Interview with Francis Bacon, David Sylvester, 1992
However, after his death several drawings emerged. Bacon spoke of ideas for paintings falling into his imagination ‘like slides’ into a projector and these lists may represent an attempt to capture those moments of inspiration.
3. He has inspired some of the great film directors of our time.
Crucifixion 1933 inspired Jonathan Demme in 1991’s Silence of the Lambs and paintings such as Triptych–August 1972 1972 influenced Christopher Nolan in The Dark Knight Rises 2012. Here, Nolan discusses how the makeup of lead villain the Joker references Bacon’s work:
Heath Ledger [who played the role of Joker] and make-up artist, John Caglione, and myself were trying to figure out a way to take the clown make up but make it more threatening somehow; more real world, and textured. I wound up taking a book of Bacon paintings and showing them a lot of the different distortions of the way that the paint would run together and the colours would mix.
4. His work is all about being human
Bacon was a moralist and his work focuses on the human condition, as seen here:
I am a painter of the 20th century: during my childhood I lived through the revolutionary Irish movement, Sinn Fein, and the wars, Hiroshima, Hitler, the death camps, and daily violence that I’ve experienced all my life. And after all that they want me to paint bunches of pink flowers … But that’s not my thing. The only things that interest me are people, their folly, their ways, their anguish, this unbelievable, purely accidental intelligence which has shattered the planet, and which maybe, one day, will destroy it.
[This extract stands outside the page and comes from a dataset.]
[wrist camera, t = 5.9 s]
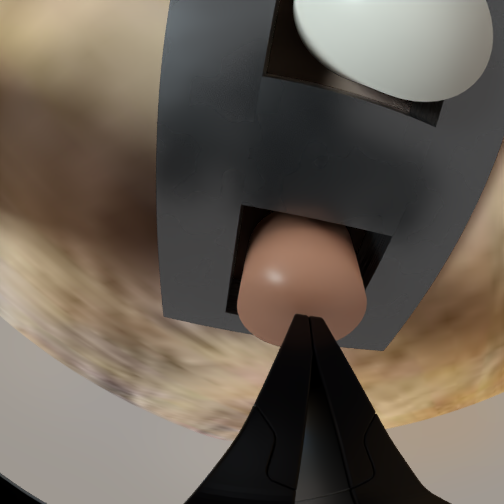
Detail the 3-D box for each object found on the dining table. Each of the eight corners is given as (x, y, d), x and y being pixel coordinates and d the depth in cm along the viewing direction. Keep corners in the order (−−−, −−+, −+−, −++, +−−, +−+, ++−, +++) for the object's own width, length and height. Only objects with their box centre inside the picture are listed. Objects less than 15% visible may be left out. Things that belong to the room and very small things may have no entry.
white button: (281, 64, 7) (279, 65, 4) (304, -56, 4) (312, -103, 2) (416, 104, 7) (470, 131, 4) (440, -9, 4) (499, -21, 2)
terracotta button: (241, 280, 12) (230, 338, 10) (257, 195, 10) (246, 248, 8) (333, 296, 12) (339, 354, 10) (367, 218, 10) (388, 274, 8)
I am not a pessimist. My temperament is strangely optimistic. But I am lucid.
The Independent 2003
5. He is a modern day master
Bacon was obsessed with the work of Michelangelo, Velázquez and Degas, as well as ancient Greek and Roman works. But referring to old masters, doesn’t make you a master. Bacon earned that title by taking these classic references and turning them on their head.
His painting Study after Velázquez’s Portrait of Pope Innocent X 1953, unapologetically refers to the old masterpiece of the same title. However, Bacon’s version is horrifying and hints at the moral corruption of the church. Meanwhile, Three Studies for Figures at the Base of a Crucifixion c.1944, distorts this major religious event beyond recognition:
There was painting in England before the Three Studies, and painting after them, and no one…can confuse the two. John Russell.
Francis Bacon 1993
Throughout Bacon’s work you can sense him gaze unflinchingly on society, on humanity and on the world. His portrayal of people and animals is fearless and brutal but the result is a raw representation of truth. In the aftermath of the Second World War, Bacon’s paintings couldn’t have been more appropriate, or more inspired, and they continue to be today.